Quando ci si trova al cospetto di dati molto negativi, i proverbiali ‘freddi numeri’, spesso si corre il rischio di essere tacciati come catastrofisti, portati di sventura o nel migliore dei casi pessimisti. Guardando i dati che il 2022 ci ha lasciato in eredità probabilmente non c’è miglior strada che quella di essere realisti, diffonderli in maniera capillare e non fare troppi giri di parole: il 2022 è stato un anno da incubo per il clima e l’ambiente.
L’estate italiana più bollente di sempre ci consegna, tra le tante cose, un quadro riguardante le Alpi che definire nero è un eufemismo. Leggiamo insieme un dato che, da solo, spiega tante cose. Fino a pochi anni fa i glaciologi usavano la parola “estremo” per descrivere la perdita annuale di circa il 2% del volume complessivo di un ghiacciaio. Quest’anno i ghiacciai svizzeri hanno perso in media il 6,2% del loro ghiaccio.

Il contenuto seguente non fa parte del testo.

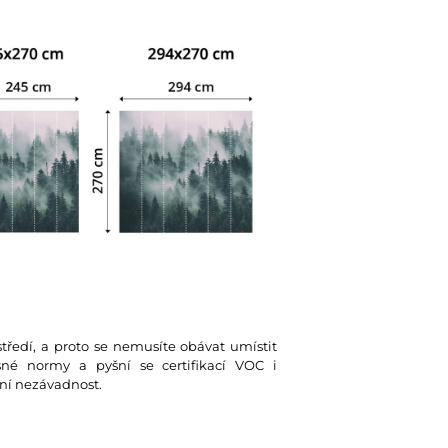
tředí, a proto se nemusíte obávat umístit
ísné normy a pyšní se certifikací VOC i
ní nezávadnost.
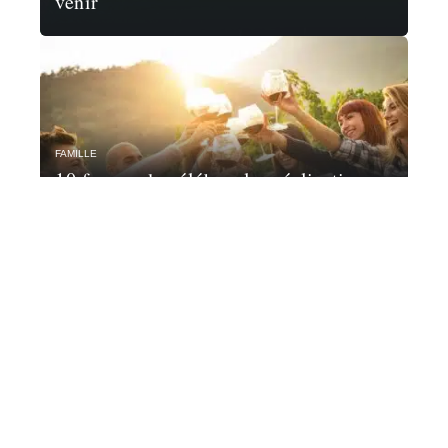
venir
FAMILLE
10 façons de célébrer les réalisations
de la famille
Contact
Mentions Légales
Sitemap
© 2025 | medialibre.fr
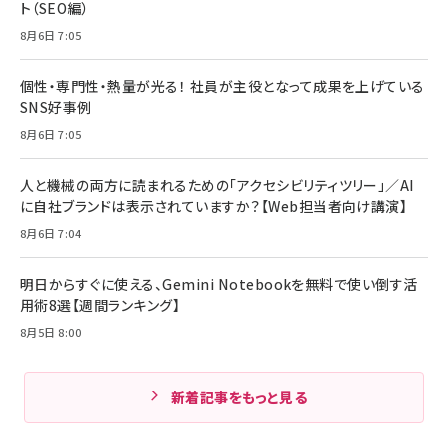
ト（SEO編）
8月6日 7:05
個性・専門性・熱量が光る！ 社員が主役となって成果を上げている
SNS好事例
8月6日 7:05
人と機械の両方に読まれるための「アクセシビリティツリー」／AI
に自社ブランドは表示されていますか？【Web担当者向け講演】
8月6日 7:04
明日からすぐに使える、Gemini Notebookを無料で使い倒す活
用術8選【週間ランキング】
8月5日 8:00
新着記事をもっと見る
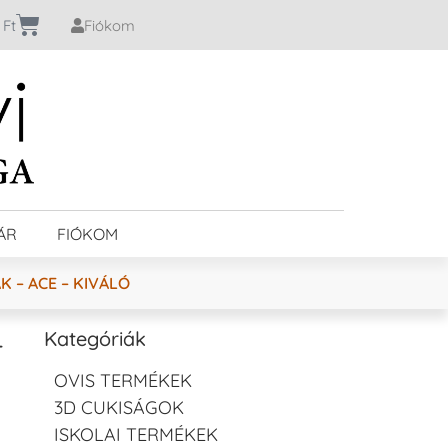
0
Ft
Fiókom
ÁR
FIÓKOM
 – ACE – KIVÁLÓ
–
Kategóriák
OVIS TERMÉKEK
3D CUKISÁGOK
ISKOLAI TERMÉKEK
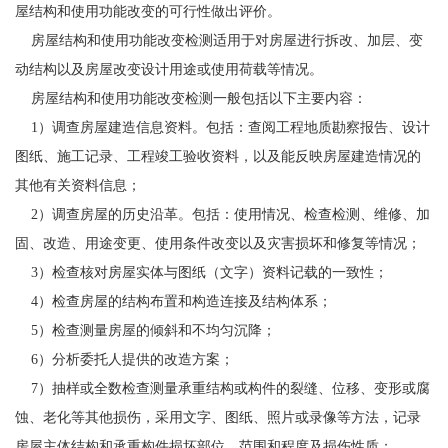
屋结构和使用功能改变的可行性做出评价。
房屋结构和使用功能改变检测适用于对房屋进行拆改、加层、变
动结构以及房屋改变设计用途或使用荷载等情况。
房屋结构和使用功能改变检测一般包括以下主要内容：
1）调查房屋建造信息资料。包括：查阅工程地质勘察报告、设计
图纸、施工记录、工程竣工验收资料，以及能反映房屋建造情况的
其他有关资料信息；
2）调查房屋的历史沿革。包括：使用情况、检查检测、维修、加
固、改造、用途变更、使用条件改变以及灾害损坏和修复等情况；
3）检查核对房屋实体与图纸（文字）资料记载的一致性；
4）检查房屋的结构布置和构造连接及结构体系；
5）检查测量房屋的倾斜和不均匀沉降；
6）分析委托人提供的改造方案；
7）抽样或全数检查测量承重结构或构件的裂缝、位移、变形或腐
蚀、老化等其他损伤，采用文字、图纸、照片或录像等方法，记录
房屋主体结构和承重构件损坏部位、范围和程度及损伤性质；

Come delle vere e proprie sentinelle di una crisi climatica dilagante, lo stato dei ghiacciai delle Alpi ci svela tutta la fragilità, la vulnerabilità e l’instabilità della catena montuosa più importante d’Europa che sta pagando a prezzo altissimo politiche scellerate di chi, ancora oggi, continua a ignorare la realtà che viviamo.
Legambiente lo riporta chiaramente nel suo ultimo report, Carovana delle Alpi, dove sottolinea la situazione emergenziale in cui si trovano le nostre montagne.
Il Vecchio Continente, con l’Italia in testa, ha dimenticato che l’unica strada da seguire per scongiurare tutto questo è un fronte comune per combattere la crisi climatica anche e soprattutto a livello globale, accelerando verso la giusta transizione e un futuro libero dalle fossili e 100% rinnovabile.
I “freddi numeri” che affliggono i giganti bianchi dovrebbero essere un monito per interrompere questa deriva che, nel giro di poco tempo oramai, potrebbe essere definitiva.